New Zealand rugby league footballer

Renouf Atoni (né To'omaga; born 25 June 1995) is a New Zealand rugby league footballer who plays as a for the Castleford Tigers in the Super League.

He previously played for the Canterbury-Bankstown Bulldogs in the National Rugby League (NRL).

==Background==
Atoni was born in Porirua, New Zealand. He is of Samoan (through Mother) and Tokelauan (through Father) descent.

His junior club was the Porirua Vikings.

==Playing career==
2014: Renouf received the Holden Cup Player of the year at the Bulldogs

2015: Renouf was in the 17 for the Junior Kiwis and played as a back row/prop

===2018===
Atoni made his NRL debut in Round 10 2018 against the Parramatta Eels.

On 23 September 2018, Atoni was part of the Canterbury side which defeated Newtown 18-12 in the 2018 Intrust Super Premiership NSW grand final. The following week, To'omaga was part of the Canterbury side which defeated Queensland Cup winners Redcliffe 42-18 in the NRL State Championship final.

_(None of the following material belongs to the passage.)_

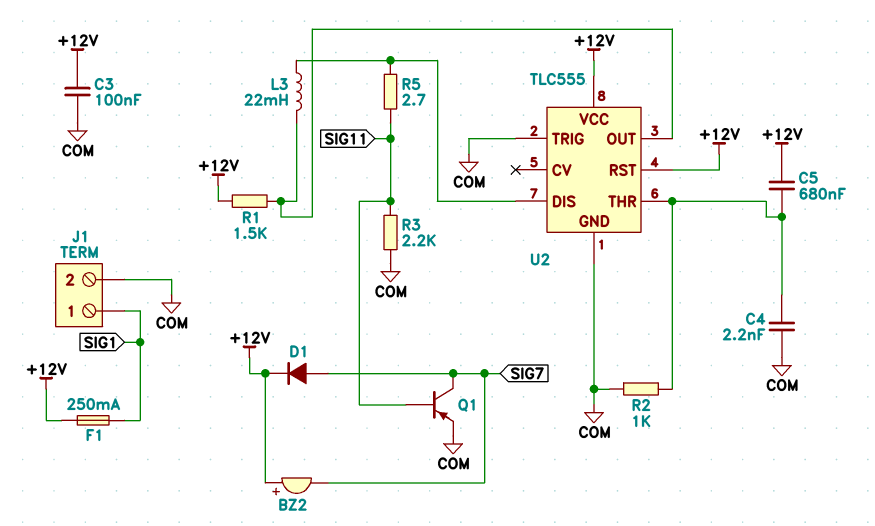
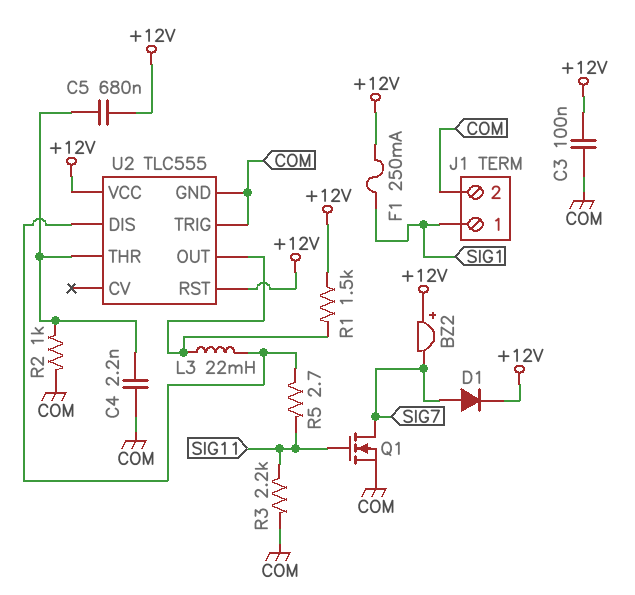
Q1: PNP (B SIG11, C SIG7, E COM) -> NMOS (G SIG11, D SIG7, S COM)

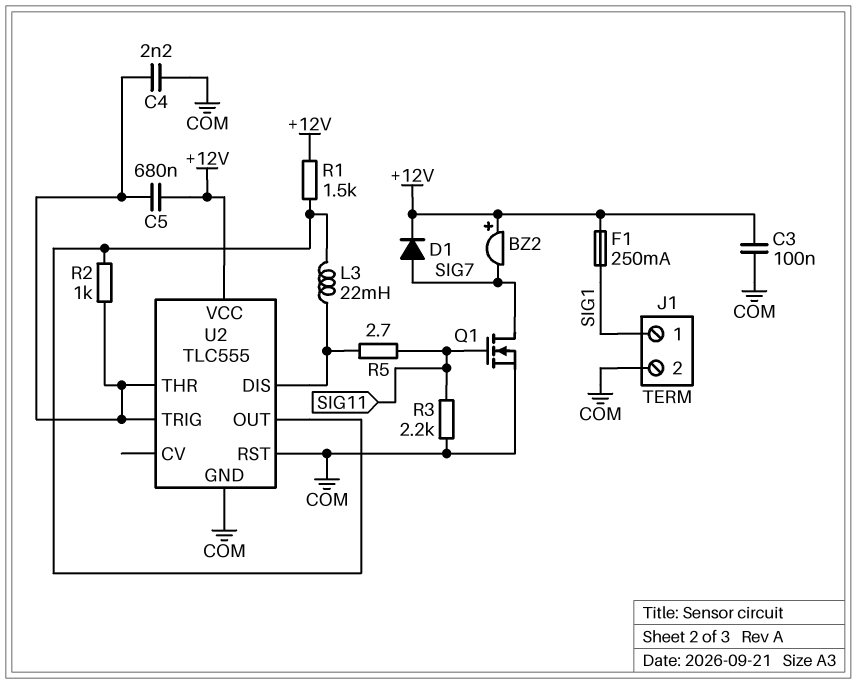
R2: 1k (COM, U2/THR) -> 1k (U2/OUT, U2/THR)
U2 pin RST: +12V -> COM
U2 pin TRIG: COM -> U2/THR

In 2018 was named in the Intrust Team of the year at #10 prop.

===2019===
On 6 May 2019, Atoni was named in the Canterbury Cup NSW residents team to play against the Queensland residents side.

===2020===
In round 2 of the 2020 NRL season, he scored his first try in the NRL as Canterbury-Bankstown were defeated by North Queensland 24-16 in front of an empty ANZ Stadium.

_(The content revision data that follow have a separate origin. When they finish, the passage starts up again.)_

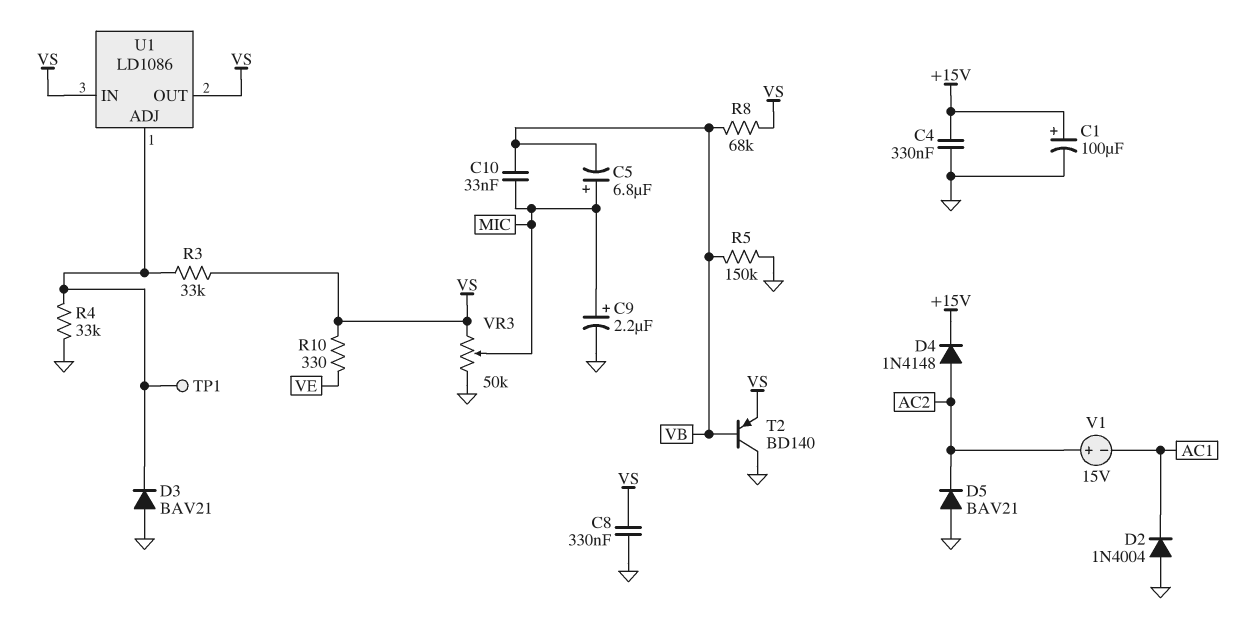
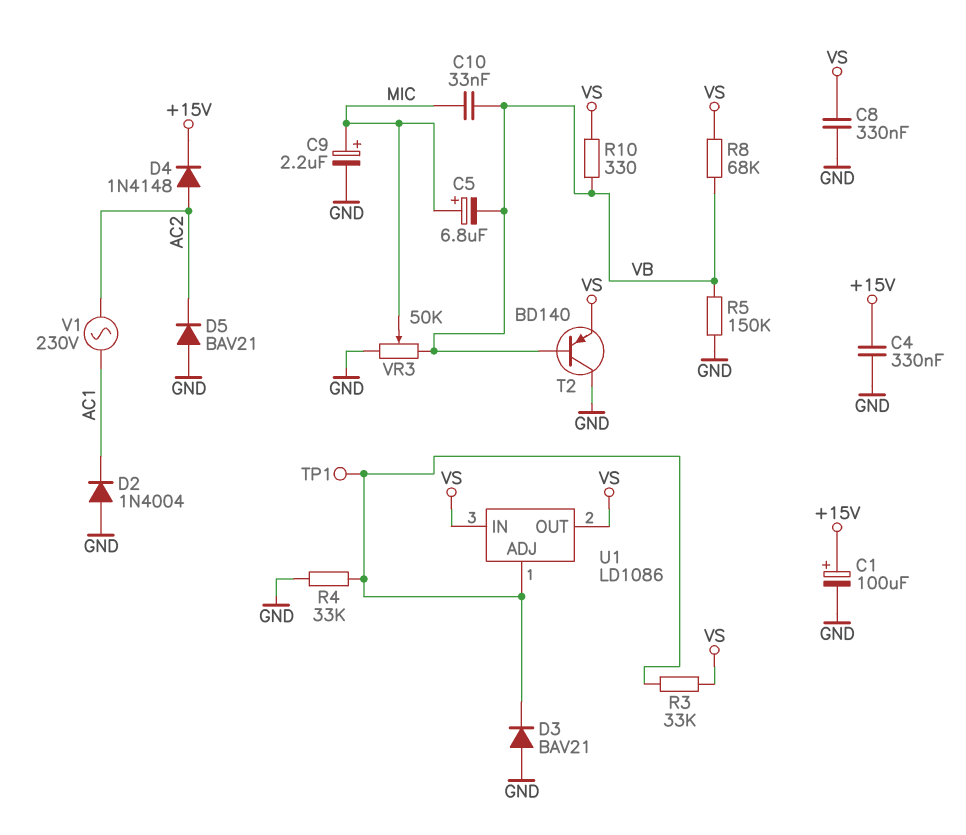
R10: 330 (VE, VS) -> 330 (VB, VS)
V1: 15V (plus AC2, minus AC1) -> AC 230V (AC1, AC2)
VR3: 50k (GND, VS, wiper MIC) -> 50k (GND, VB, wiper MIC)

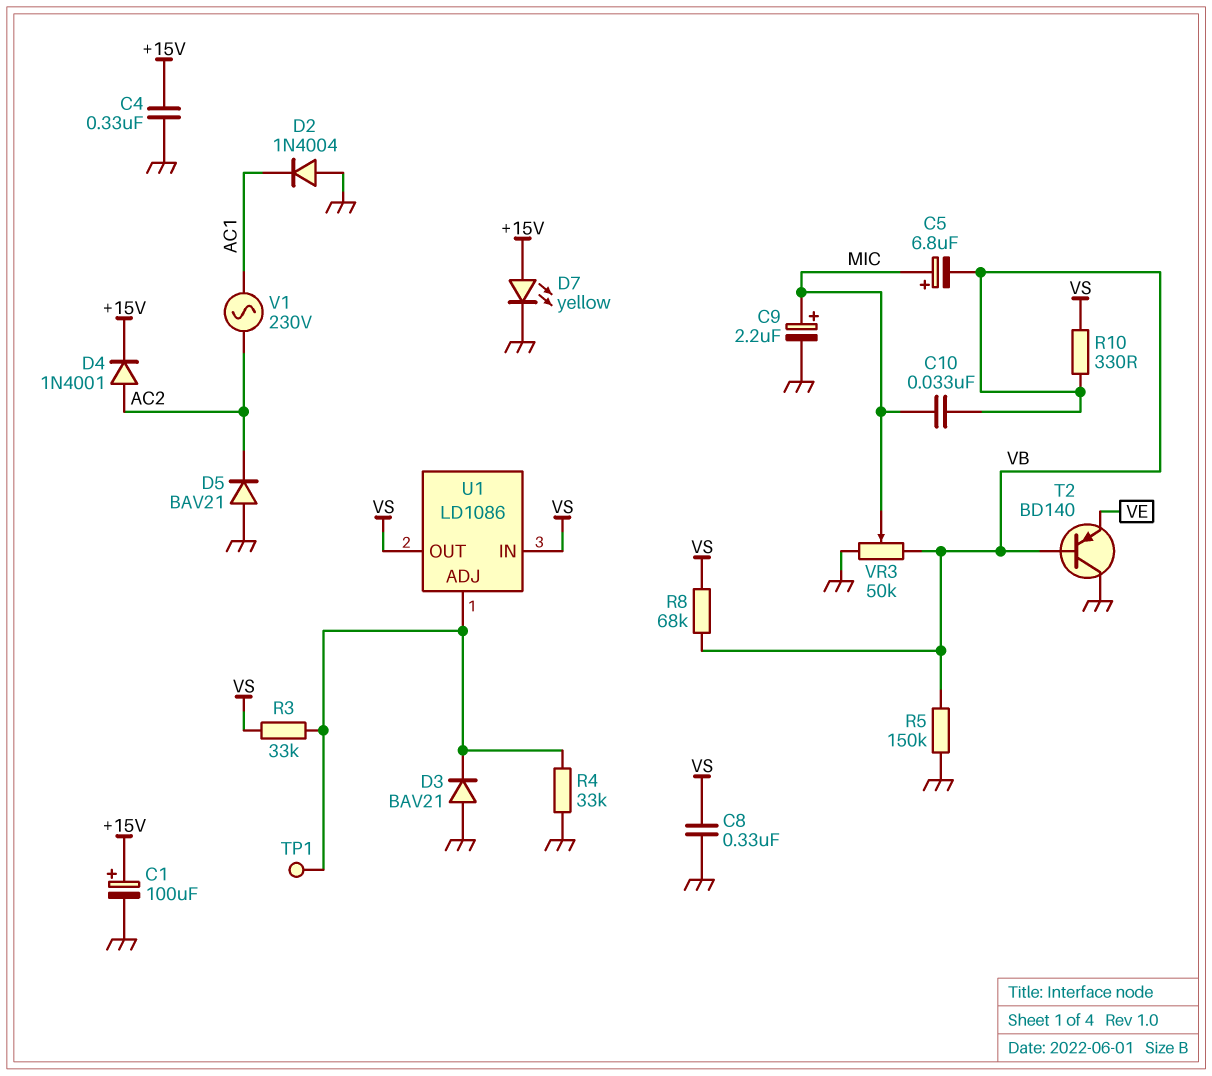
D4: diode 1N4148 (A AC2, K +15V) -> diode 1N4001 (A AC2, K +15V)
D7: none -> LED yellow (A +15V, K GND)
T2: PNP BD140 (B VB, C GND, E VS) -> PNP BD140 (B VB, C GND, E VE)

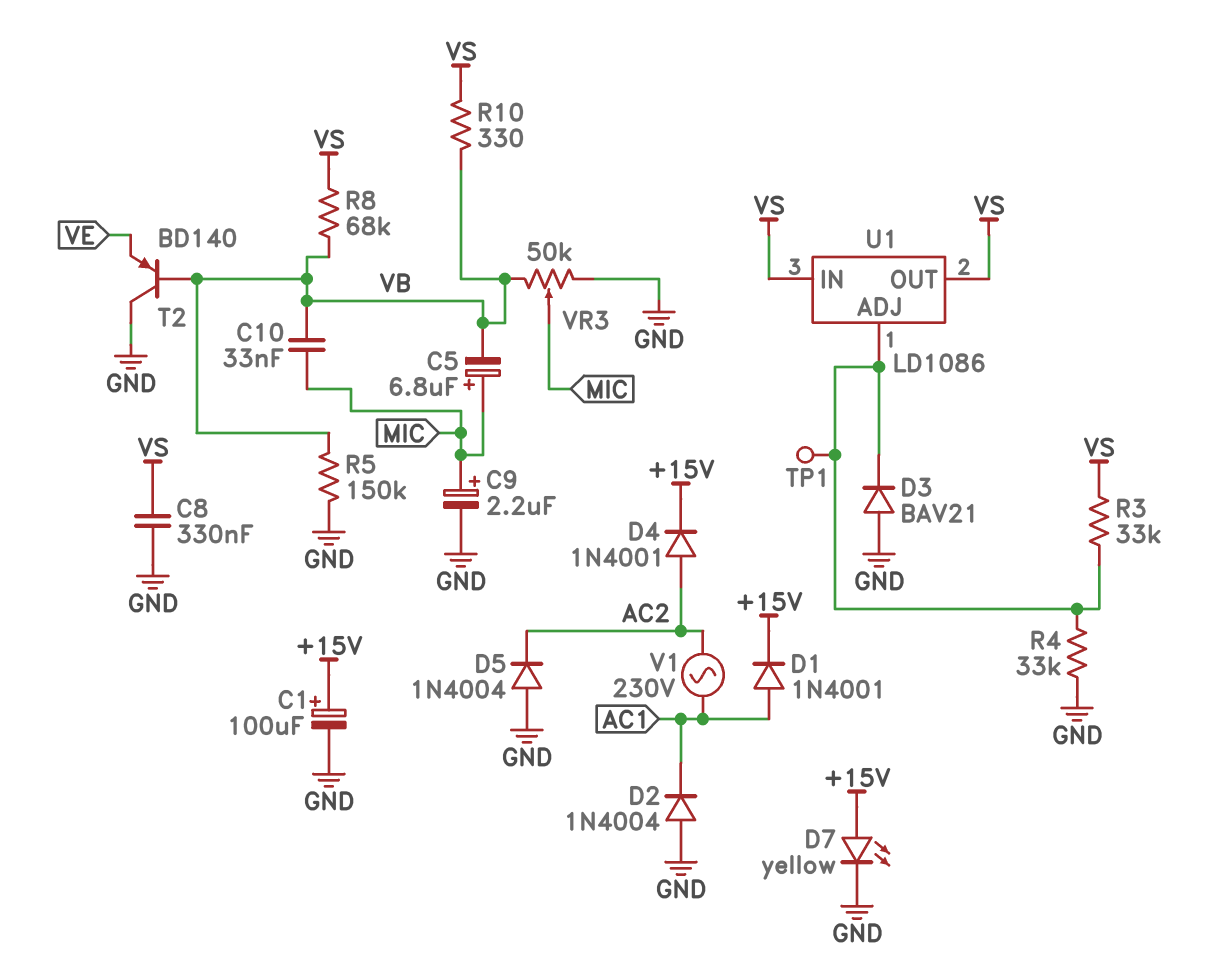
C4: 330nF (+15V, GND) -> none
D1: none -> diode 1N4001 (A AC1, K +15V)
D5: diode BAV21 (A GND, K AC2) -> diode 1N4004 (A GND, K AC2)

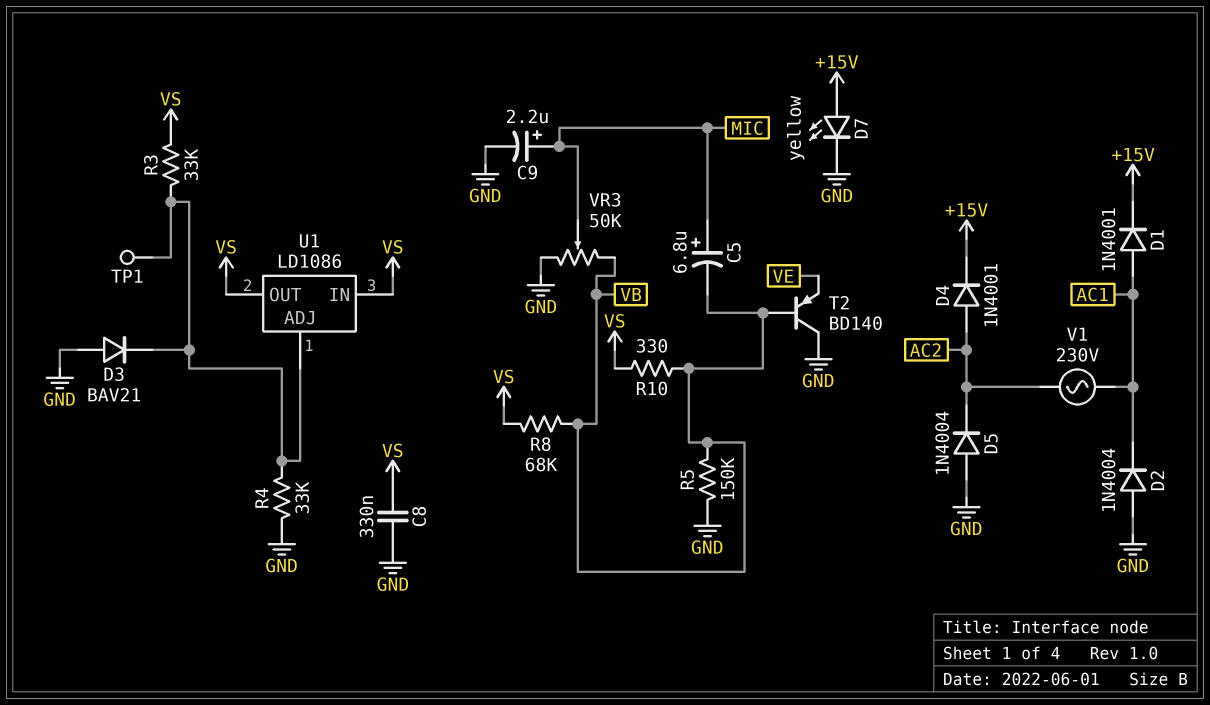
C1: 100uF (plus +15V, minus GND) -> none
C10: 33nF (MIC, VB) -> none

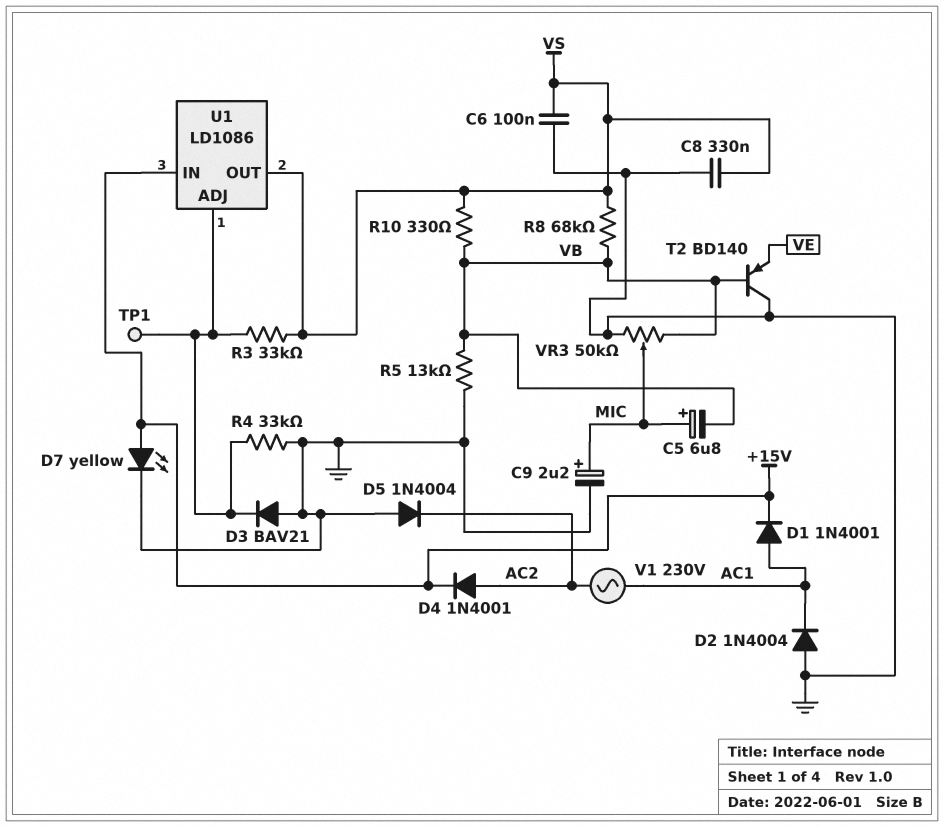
C6: none -> 100nF (GND, VS)
R5: 150k (GND, VB) -> 13k (GND, VB)
U1 pin IN: VS -> +15V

He made a total of 16 appearances for Canterbury in the 2020 NRL season. The club finished in 15th place on the table, only avoiding the Wooden Spoon by for and against.

===2021===
In July 2021, Atoni signed a contract to join the Sydney Roosters starting in 2022.

===2022===
Atoni made no appearances for the Sydney Roosters during the 2022 NRL season. Atoni instead featured for the clubs NSW Cup team North Sydney playing a total of 14 matches.
On 30 November, Atoni signed a one-year deal with English side Wakefield Trinity.

===2023===
Atoni made his club debut for Wakefield Trinity in their 24-38 loss against the Catalans Dragons in round 1 of the 2023 Super League season.
Atoni played 21 matches for Wakefield Trinity in the Super League XXVIII season as the club finished bottom of the table and were relegated to the RFL Championship which ended their 24-year stay in the top flight.

===2024===
In the 2024 RFL Championship season, Atoni would play 28 games in total as the club won the 1895 Cup, the league leaders shield and the RFL Championship grand final.

===2025===
Atoni starred for Wakefield Trinity to secure a 15-14 win in round 20 against Leeds, running for over 100 metres and making 25 tackles from the bench. Atoni played 17 games for Wakefield Trinity in the 2025 Super League season as the club finished sixth and qualified for the playoffs. Atoni played in the clubs elimination playoff loss to Leigh which was also his final game for the club. On 29 September 2025, it was reported that he had signed for Wakefield's arch-rivals Castleford on a two-year deal.